Pressure-Volume-Temperature Relationship

The relationship between pressure, volume, and temperature is a fundamental concept in thermodynamics and the study of gases. These three properties are interdependent:

• **Pressure (P)**: The force exerted by gas particles colliding with the walls of their container.
• **Volume (V)**: The space that the gas occupies.
• **Temperature (T)**: A measure of the kinetic energy of gas particles.
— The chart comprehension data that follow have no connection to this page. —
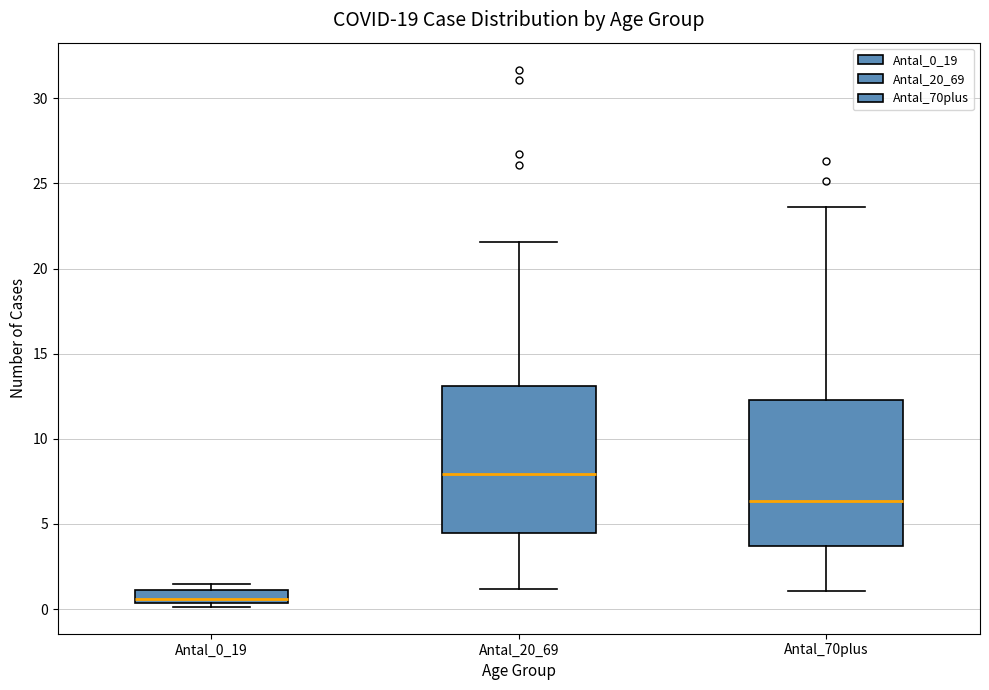

Reading left to right, read every box against the y-axis: the position of its median line, the range the box covers, and the ends of its whiskers. The values are not printed on the chart, so give them approximately, as read against the axis.

Antal_0_19: median 0.5 (just above the box's lower edge), box 0.5 to 1.0, whiskers 0.0 to 1.5
Antal_20_69: median 8.0, box 4.5 to 13.0, whiskers 1.0 to 21.5
Antal_70plus: median 6.5, box 3.5 to 12.5, whiskers 1.0 to 23.5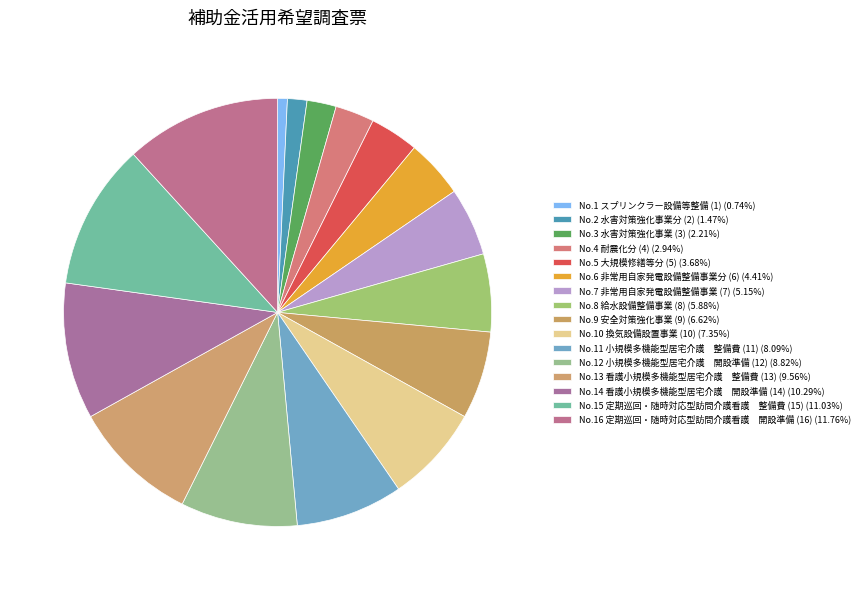

Which slice is the largest?

定期巡回・随時対応型訪問介護看護　開設準備支援補助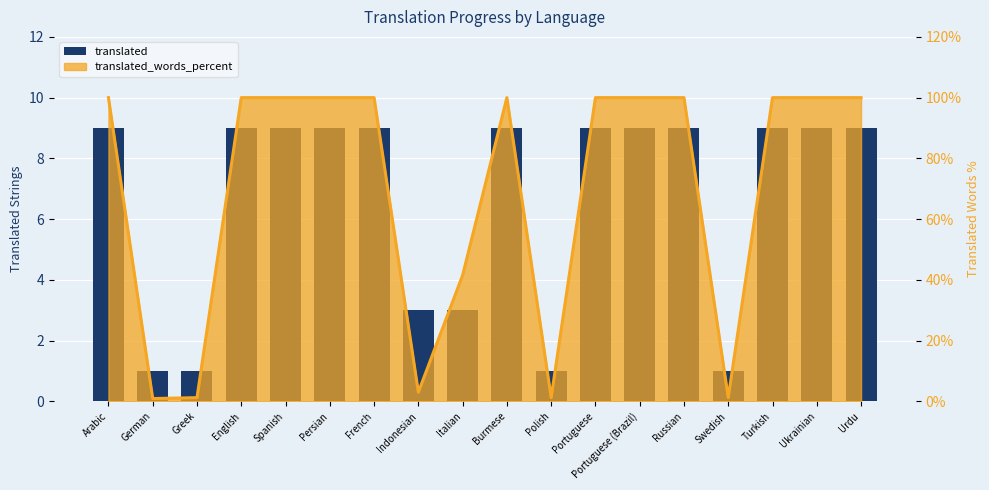

What is the difference between the maximum and second lowest values?

8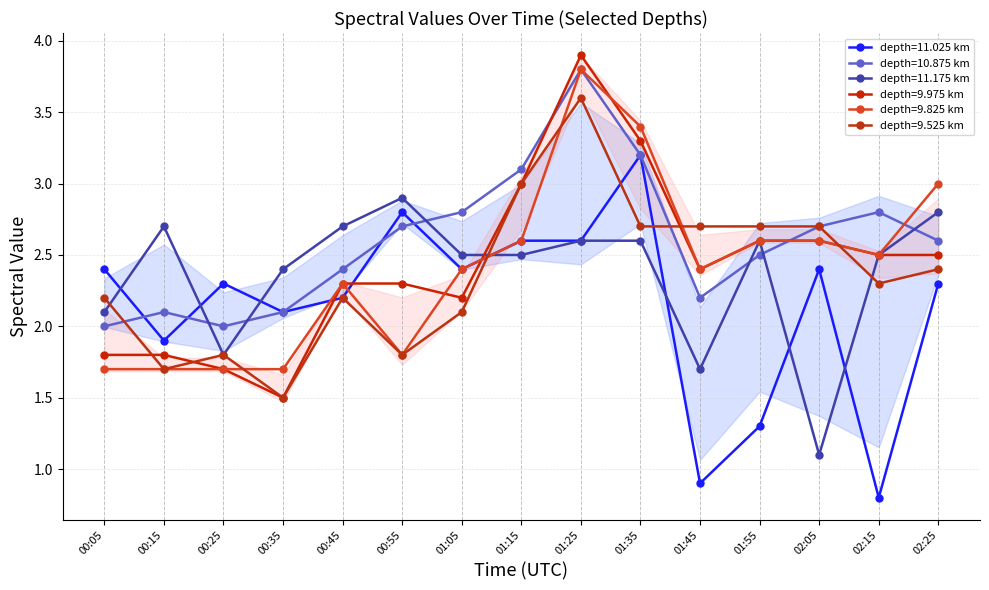

What is the maximum value shown in the chart?

3.9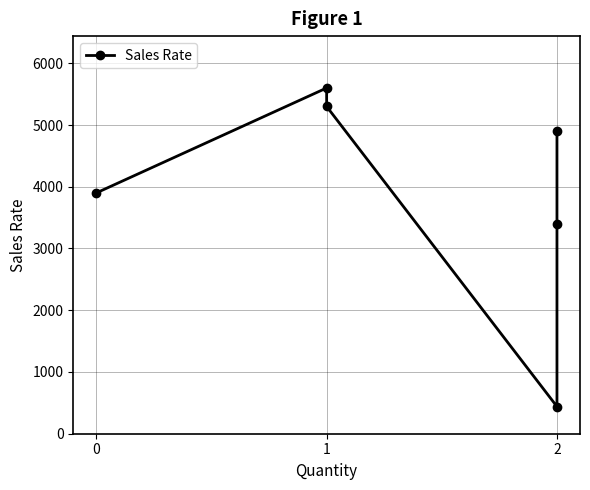

What is the change in value from 0 to 2?

-3460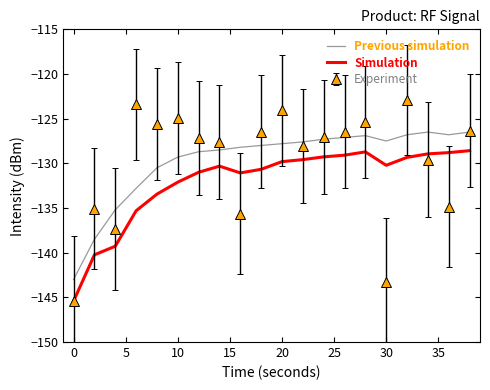

What is the highest value of the Simulation series?

-128.6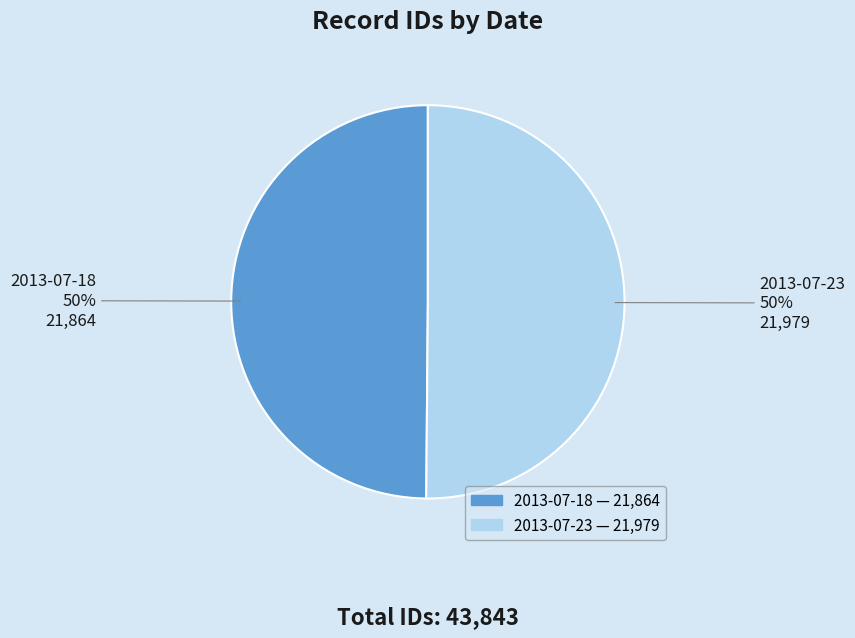

How many slices are in this pie chart?

2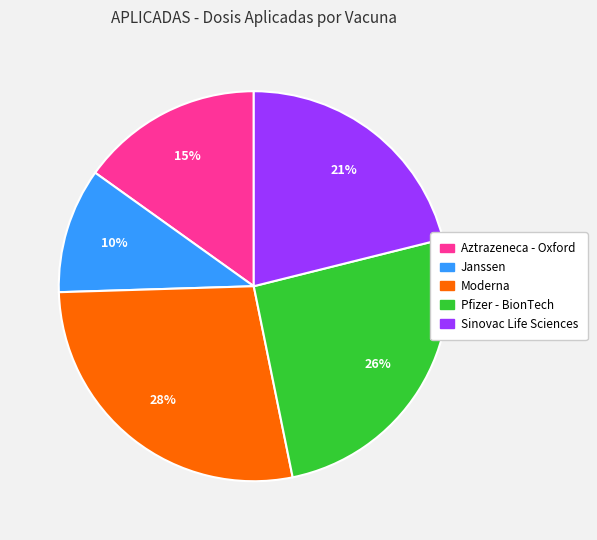

Does Moderna represent more than half of the total?

No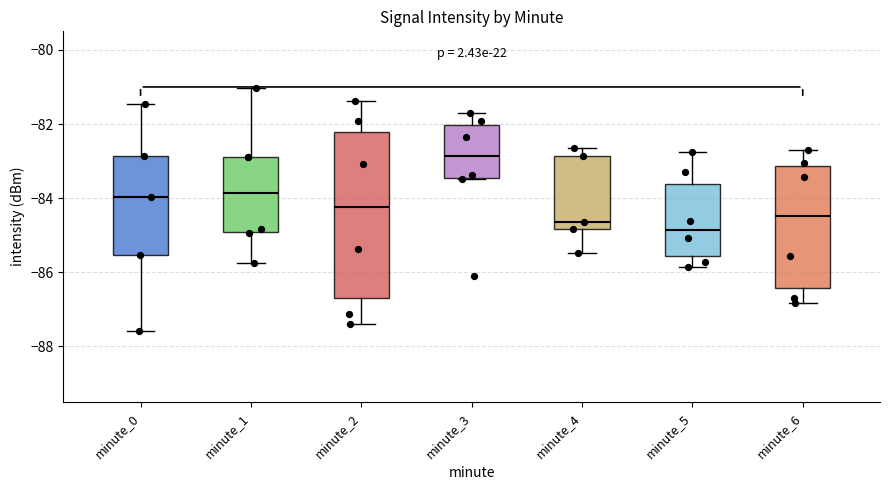

Reading left to right, read every box against the y-axis: the position of its median line, the range the box covers, and the ends of its whiskers. The values are not printed on the chart, so give them approximately, as read against the axis.

minute_0: median -84.0, box -85.6 to -82.8, whiskers -87.6 to -81.4
minute_1: median -83.8, box -85.0 to -82.8, whiskers -85.8 to -81.0
minute_2: median -84.2, box -86.6 to -82.2, whiskers -87.4 to -81.4
minute_3: median -82.8, box -83.4 to -82.0, whiskers -83.4 to -81.8
minute_4: median -84.6, box -84.8 to -82.8, whiskers -85.4 to -82.6
minute_5: median -84.8, box -85.6 to -83.6, whiskers -85.8 to -82.8
minute_6: median -84.4, box -86.4 to -83.2, whiskers -86.8 to -82.6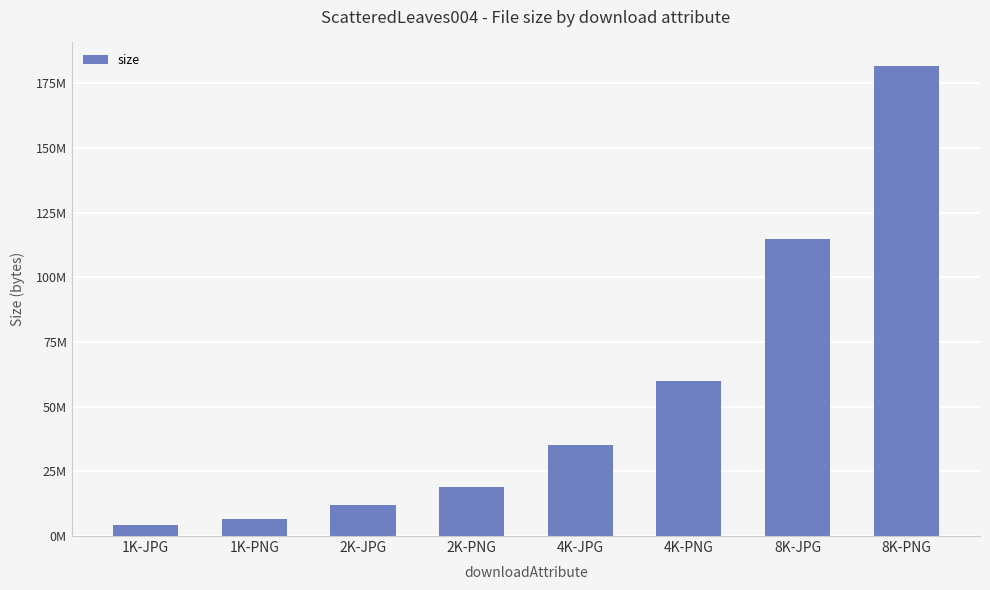

Does the chart contain stacked bars?

No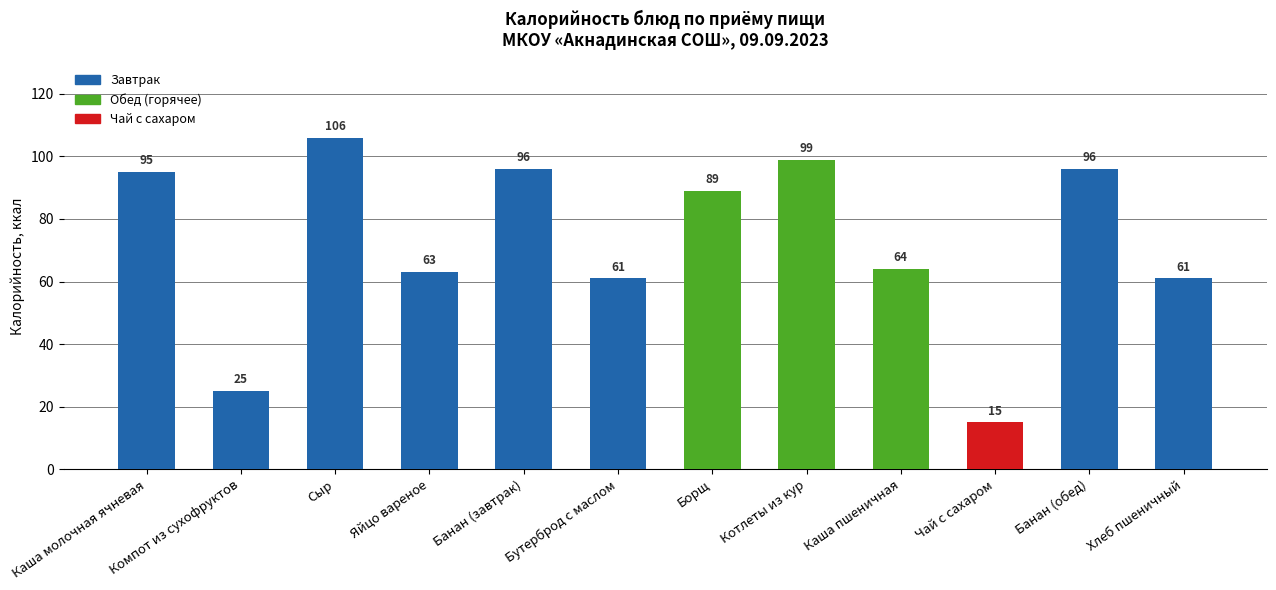

What is the smallest value displayed?

15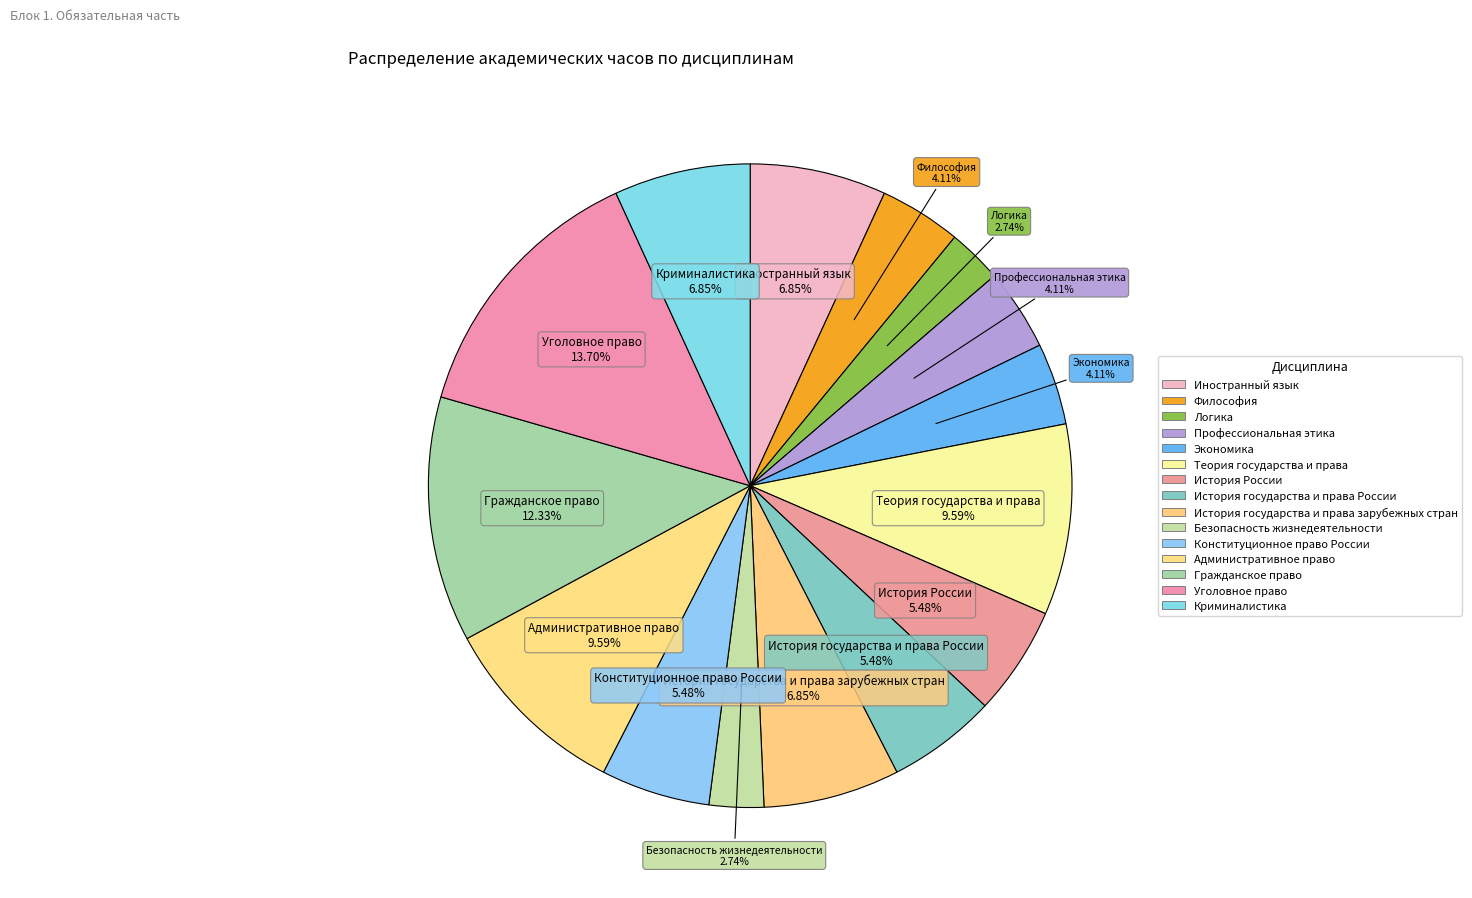

Count the number of slices in the pie.

15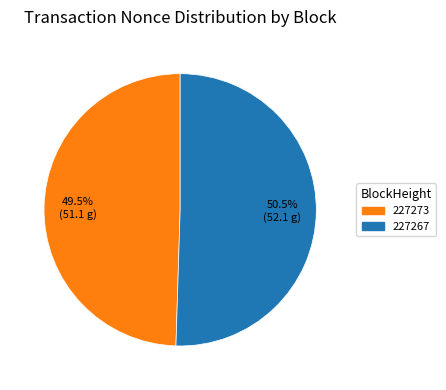

How many segments does this pie chart have?

2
According to the ideal gas law, any change in one property will affect the others if not independently controlled. For instance, if you increase the temperature of a gas while keeping the volume constant, the pressure will increase due to more energetic particle collisions. Alternatively, decreasing the volume while keeping the temperature constant will also increase the pressure as particles encounter the container walls more frequently. Understanding these relationships helps predict how gases will behave under different conditions, which is crucial in fields ranging from chemistry to meteorology. In practice, using known values to find unknowns, like calculating the pressure change when volume and temperature shift, illustrates this deep connection between pressure, volume, and temperature.